マン・レイと女性たち

 昨日の日曜日、神奈川県立美術館葉山に「マン・レイと女性たち」展を観に行ってきました。マン・レイと、あるとき恋人となりモデルとなり、ときにマネジメントをしたりサジェスチョンをしたりも?しては、関係性が変わったり、別れたり、また新たな誰かに結果としてバトンタッチするように、多くの女性がかかわっている、その時代時代の女性たちにスポットを当てて、その女性たちをモチーフにした写真や絵画や彫刻やオブジェを中心に、時代に沿って展示がされています。晩年の作品は時代時代に最先端であることと引き換えに持っている先鋭だけど脆い、コンセプチュアルだけどその分余白がないような感じから、なんか余白が増えていて親しみやすい感じがしました。とはいえ圧巻だったのは、リー・ミラーと別れたあとに、そのリー・ミラーの唇を描いたという「天文台の時刻に-恋人たち」でした。雲のある空を背景に空中に大きな柔らかそうな朱色の唇が浮かんでいる絵です。1990年代の後半にパリのモンパルナスにある墓地に行ったとき(フランスの墓地はある意味観光地であって入り口で著名人の墓地の地図を渡してくれた)そこにマン・レイの墓があったので地図を見ながら迷いながらも行き着いて写真を撮ったことがありました。木村伊兵衛賞受賞写真家の藤岡亜弥さんの「さよならを教えて」という初期の写真集にもマン・レイの墓を撮った写真があったと思います。墓にはマン・レイと最後に連れ添っていたジュリエットの写真が埋め込まれていて、ジュリエットが笑顔なのに、マン・レイはなんか無口な男がじっとこっちを睨んでいるという感じで、らしくて不謹慎にもちょっと笑ってしまいました。

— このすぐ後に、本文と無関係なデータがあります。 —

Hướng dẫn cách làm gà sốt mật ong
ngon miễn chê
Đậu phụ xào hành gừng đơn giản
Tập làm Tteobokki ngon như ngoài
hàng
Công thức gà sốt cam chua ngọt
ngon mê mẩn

 マン・レイと言えば写真技法的にはソラリゼーション、引き伸ばしの現像液に印画紙が浸っている段階で短時間光を当ててしまうことで像の境界部に黒い線が現れるような技法で有名です。私が高校生のころに、それがマン・レイが多用した手法などとは知らないまま、写真部の友人がソラリゼーションをやっているのを見て、見よう見真似でやったことがありました。砂浜に落ちていた貝殻とか小石を撮った写真をソラリゼーションで伸ばして高校の文化祭で飾った記憶があります。

 展示を見終わったあとに美術館のすぐ下の砂浜に行ってみました。曇天で、海の色が緑でした。